§ **文字段落**
-----

Spark 源碼解析 : DAGScheduler中的DAG划分與提交


一、Spark 運行架構

Spark 運行架構如下圖:
各個RDD之間存在着依賴關系,這些依賴關系形成有向無環圖DAG,DAGScheduler對這些依賴關系形成的DAG,進行Stage划分,划分的規則很簡單,從后往前回溯,遇到窄依賴加入本stage,遇見寬依賴進行Stage切分。完成了Stage的划分,DAGScheduler基於每個Stage生成TaskSet,並將TaskSet提交給TaskScheduler。TaskScheduler 負責具體的task調度,在Worker節點上啟動task。




二、源碼解析:DAGScheduler中的DAG划分
    當RDD觸發一個Action操作(如:colllect)后,導致SparkContext.runJob的執行。而在SparkContext的run方法中會調用DAGScheduler的run方法最終調用了DAGScheduler的submit方法:
   
   
   
           
  1. def submitJob[T, U](
  2. rdd: RDD[T],
  3. func: (TaskContext, Iterator[T]) => U,
  4. partitions: Seq[Int],
  5. callSite: CallSite,
  6. resultHandler: (Int, U) => Unit,
  7. properties: Properties): JobWaiter[U] = {
  8. // Check to make sure we are not launching a task on a partition that does not exist.

-----

§ **記錄資料**

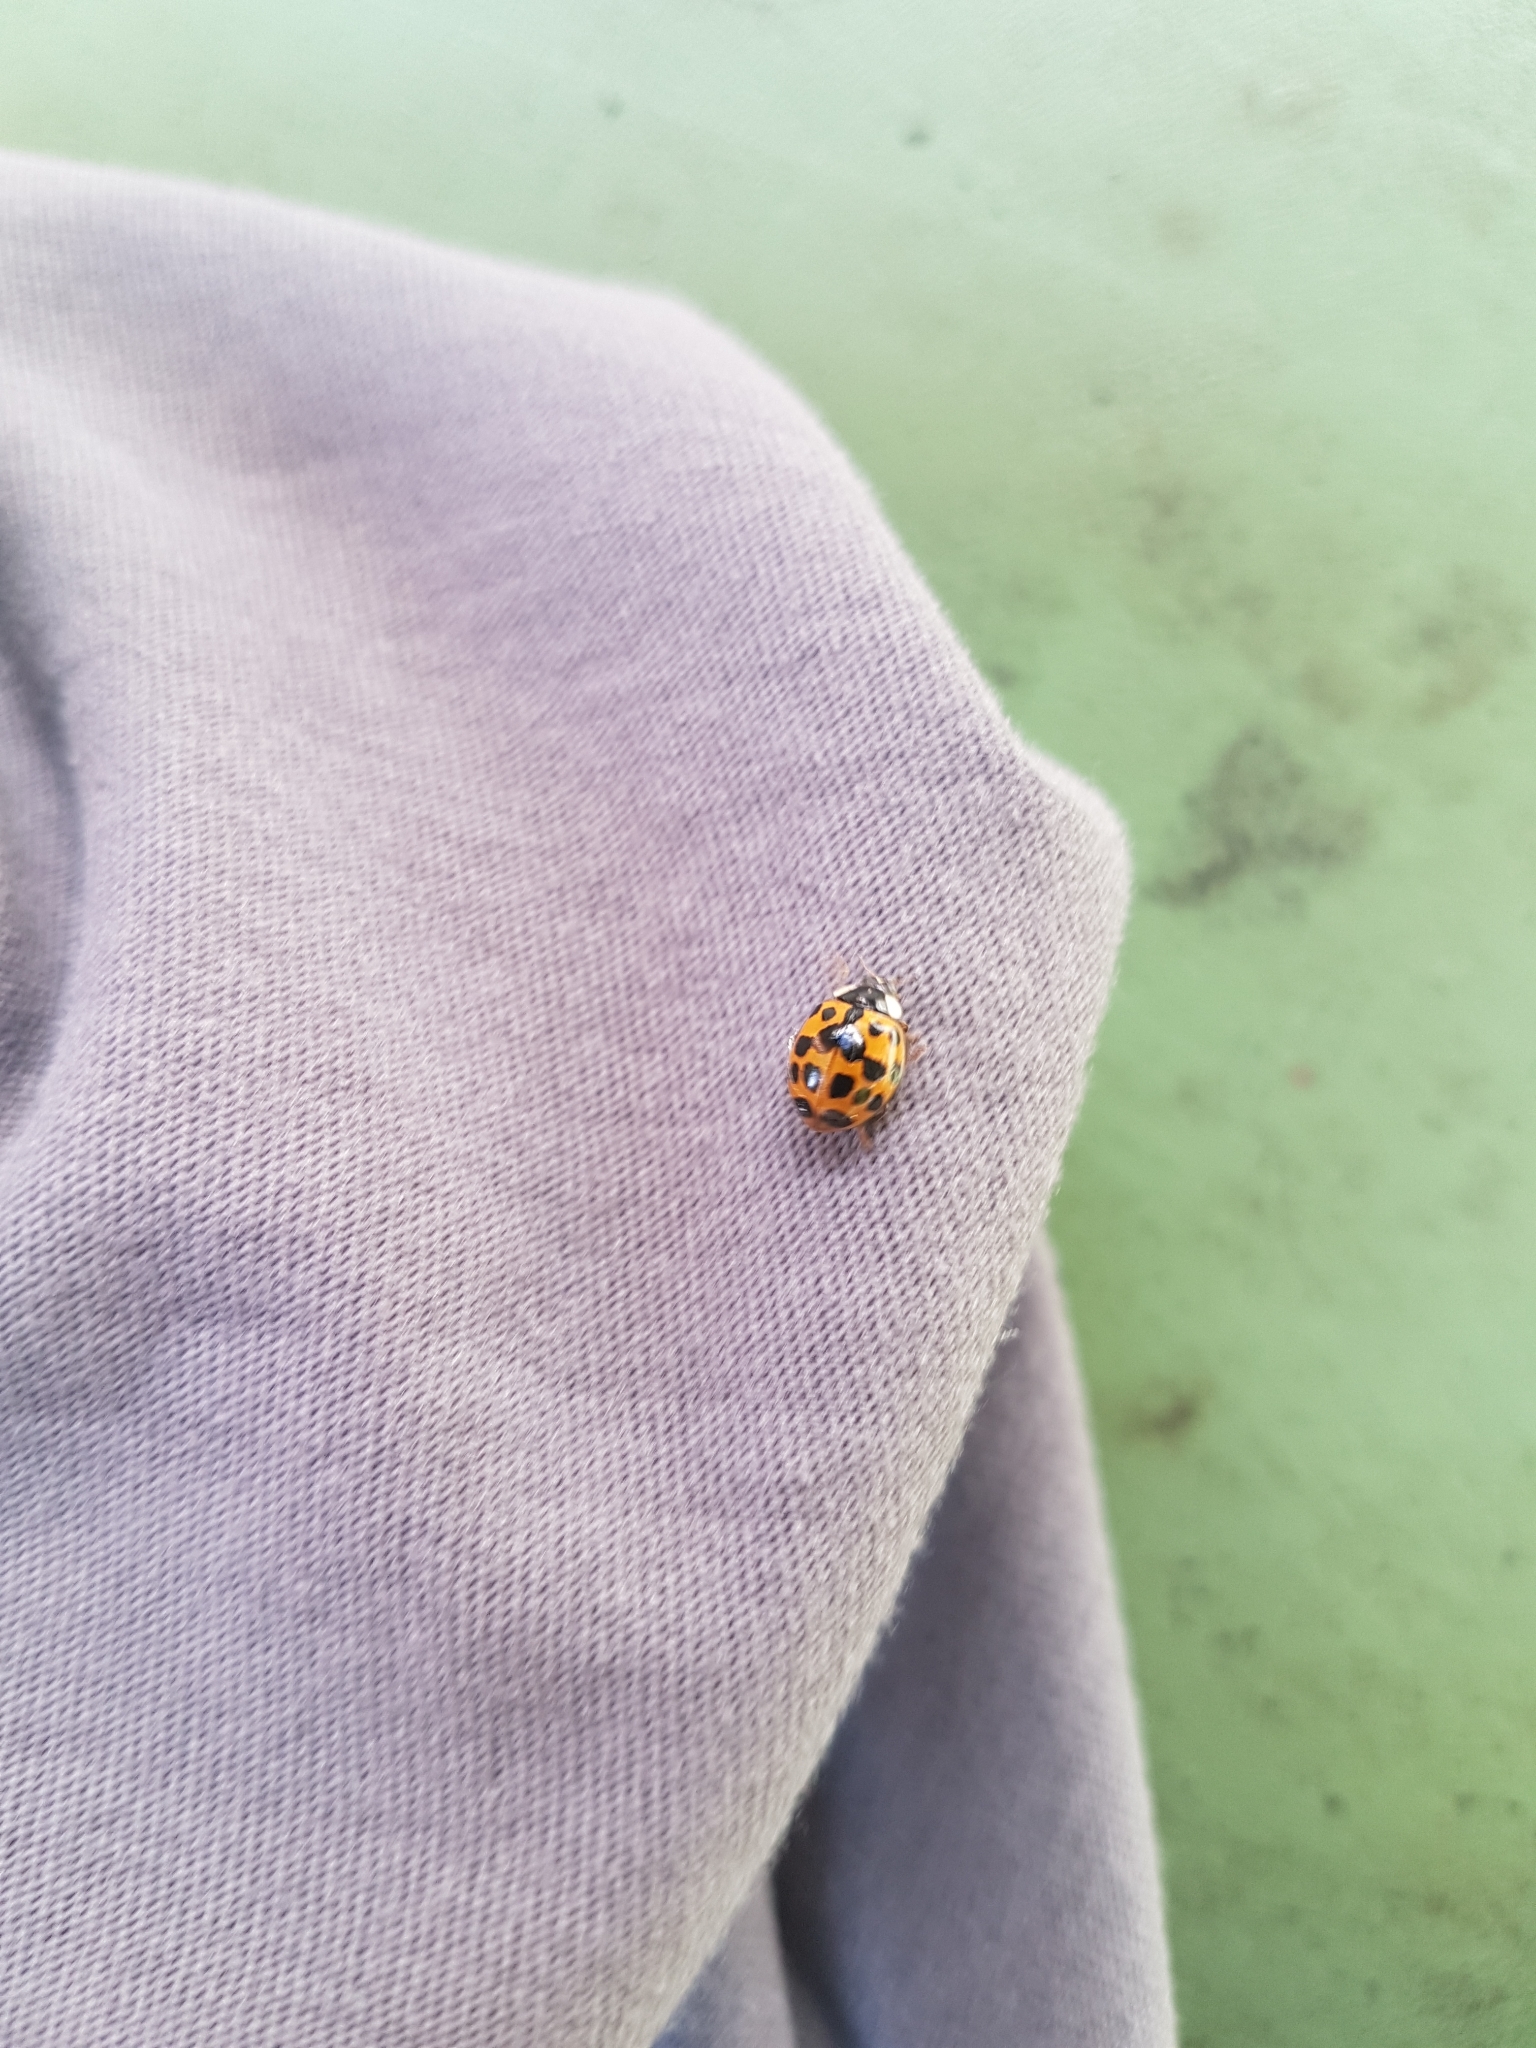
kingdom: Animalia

-----

§ **作業說明**
**A)** 用兩句話概括這篇講 Spark DAG 劃分的文字。
**B)** 接著寫這篇 Spark DAG 劃分的源碼解析,從它最後一行之後寫起。
前面那份清單這次用不上。

§ **任務答案**
**A)** RDD 之間的依賴關係形成有向無環圖 DAG,DAGScheduler 從後往前回溯,遇到窄依賴就加入本 stage,遇到寬依賴就切分 Stage,再基於每個 Stage 生成 TaskSet 提交給 TaskScheduler,由它在 Worker 節點上啟動 task。RDD 觸發 Action 操作後會導致 SparkContext.runJob 執行,最終調用 DAGScheduler 的 submit 方法。

**B)**
  9. val maxPartitions = rdd.partitions.length
  10. partitions.find(p => p >= maxPartitions || p < 0).foreach { p =>
  11. throw new IllegalArgumentException(
  12. "Attempting to access a non-existent partition: " + p + ". " +
  13. "Total number of partitions: " + maxPartitions)
  14. }
  15. val jobId = nextJobId.getAndIncrement()
  16. if (partitions.size == 0) {
  17. // Return immediately if the job is running 0 tasks
  18. return new JobWaiter[U](this, jobId, 0, resultHandler)
  19. }
  20. assert(partitions.size > 0)
  21. val func2 = func.asInstanceOf[(TaskContext, Iterator[_]) => _]
  22. val waiter = new JobWaiter(this, jobId, partitions.size, resultHandler)
  23. //給eventProcessLoop發送JobSubmitted消息
  24. eventProcessLoop.post(JobSubmitted(
  25. jobId, rdd, func2, partitions.toArray, callSite, waiter,
  26. SerializationUtils.clone(properties)))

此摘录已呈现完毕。